Dışarıda Tatiana, sakin ve emredici bir ses tonuyla konuşmaya devam etti. “Buraya gelmemizin, özellikle de şu anki Varoluş hâlimizin tehditkar görünebileceğinin farkındayım. Hatta yanlış anlaşılmalara bile yol açabilir. Her şeyden önce bunu açıklığa kavuşturmak istiyorum. Bu izole, koruyucu alanda, gelişmekte olan bir Yaşayan Düzen olduğunu biliyorum. Ve şu anda size konuşuyorum, başka kimseye değil.“
…!
Bakışları Aegis’e sabitlenmişti ama sözleri, içindeki tek bir kalbe yöneltilmiş bir mızraktı. “Genç Yaşayan Düzen’in zihnini rahatlatmak ve onlara Varoluş’umuzun sebebinin başka bir şey değil, Çöküş olduğunu bilmelerini sağlamak istiyorum.“
HUUM!
Son kelimeyi söylerken, Kraliyet Sakinliğ’inin maskesi olan ifadesi soğuk bir hâl aldı.
Bu, gözlerinin etrafındaki gerginlik, çenesinin sıkılması, yüz hatlarına yerleşmiş gibi görünen derin, ürpertici bir soğukluk gibi ince bir değişimdi. Saf, parlak bir öfke fırtınasını dizginliyordu.

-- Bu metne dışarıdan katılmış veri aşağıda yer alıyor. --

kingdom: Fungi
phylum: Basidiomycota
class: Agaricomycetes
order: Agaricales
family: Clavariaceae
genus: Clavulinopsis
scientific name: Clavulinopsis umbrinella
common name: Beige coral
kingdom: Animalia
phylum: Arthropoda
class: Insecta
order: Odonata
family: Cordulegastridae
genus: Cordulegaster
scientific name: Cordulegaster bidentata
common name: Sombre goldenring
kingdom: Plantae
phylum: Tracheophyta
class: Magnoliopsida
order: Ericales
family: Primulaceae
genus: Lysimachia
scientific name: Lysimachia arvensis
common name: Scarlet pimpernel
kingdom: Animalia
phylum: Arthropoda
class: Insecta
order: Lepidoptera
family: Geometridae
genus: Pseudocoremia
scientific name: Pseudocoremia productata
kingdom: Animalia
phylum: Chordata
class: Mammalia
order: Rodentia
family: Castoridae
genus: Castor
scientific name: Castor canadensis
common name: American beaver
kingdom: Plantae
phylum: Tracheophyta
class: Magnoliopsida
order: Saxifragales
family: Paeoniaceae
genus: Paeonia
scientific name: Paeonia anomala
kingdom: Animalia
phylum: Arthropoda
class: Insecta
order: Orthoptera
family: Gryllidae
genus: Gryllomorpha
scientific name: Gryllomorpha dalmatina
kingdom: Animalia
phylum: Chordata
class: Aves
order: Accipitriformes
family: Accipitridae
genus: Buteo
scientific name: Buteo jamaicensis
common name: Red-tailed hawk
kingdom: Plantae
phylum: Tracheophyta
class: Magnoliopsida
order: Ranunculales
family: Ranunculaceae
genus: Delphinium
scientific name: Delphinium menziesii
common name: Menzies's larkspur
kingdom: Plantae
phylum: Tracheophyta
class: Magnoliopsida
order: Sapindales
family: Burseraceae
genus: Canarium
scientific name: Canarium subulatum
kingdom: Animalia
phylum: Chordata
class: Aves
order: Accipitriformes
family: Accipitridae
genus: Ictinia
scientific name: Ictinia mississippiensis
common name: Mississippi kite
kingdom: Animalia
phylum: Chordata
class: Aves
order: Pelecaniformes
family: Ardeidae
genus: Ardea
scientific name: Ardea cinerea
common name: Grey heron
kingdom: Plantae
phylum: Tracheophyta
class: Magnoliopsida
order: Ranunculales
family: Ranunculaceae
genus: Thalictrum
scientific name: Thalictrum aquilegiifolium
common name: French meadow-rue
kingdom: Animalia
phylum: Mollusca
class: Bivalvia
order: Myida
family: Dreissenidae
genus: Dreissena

“Çöküş,“ diye tekrar başladı, sesi artık alçak, tehlikeli bir mırıldanmaydı, “Bir ihanetti. Varoluş’un, Düzen’in, Yaratığ’ın temsil ettiği tüm ideallerin ihanetiydi. Çöküş bir komploydu, Yaratığ’a sırtını dönen birçok BU Yaşayan Varoluş tarafından oluşturulan büyük, korkunç bir plandı... Ve kendi çıkarları, kendi Medeniyetler’i için bir şey inşa ettiler. BU Tezgâh’ı inşa ettiler... Çöküş’ten bahsederken, BU Tezgâh’dan da bahsediyorum çünkü... Bu ikisi aynı şey. Bu Tezgâh, Çöküş’tür. BU Tezgâh, içindekiler için, dışında kalan her türlü Varoluş ve Medeniyet Biçimi’ni yok edecek bir yıkım silahıdır.“
BOOM!
Oh!
Bu sözler, sessiz boşlukta sessiz ve korkunç bir patlama gibiydi. “BU Tezgâh, içindekiler için bir sığınak, dışında olanlar için ise bir Silah, bir kitle imha aracıdır. İçinde kalanların hepsi, Sayısız Varoluş’un filizlenen Medeniyetler’i ve Varoluş Biçimler’inin yıkımı, BU Tezgâh tarafından yok edilip, yutulacağı için, ellerinde Sayısız Varoluş’un Kan’ı şimdiden vardır. Hepsi, içindeki Yaşayan Varoluşlar, onların altındaki Erken Yaratıklar ve o iğrenç yere girmeyi başaran Kat Sakinler’i tarafından hasat edilecek. Ben de dahil olmak üzere çoğumuz ve topraklarımızdaki diğerleri... Tezgâh bize sunulduğunda, onun Varoluş’u için gerekli olan saf ahlaksızlığı bildiğimiz için bilinçli olarak Tezgâh’a girmemeyi seçtik.“
...!
Bu bölümde emeği geçen; çevirmen ve düzenleyici arkadaşların
emeklerinin karşılığı olarak basit bir minnet ifadesi yani teşekkür etmeyi ihmal etmeyelim.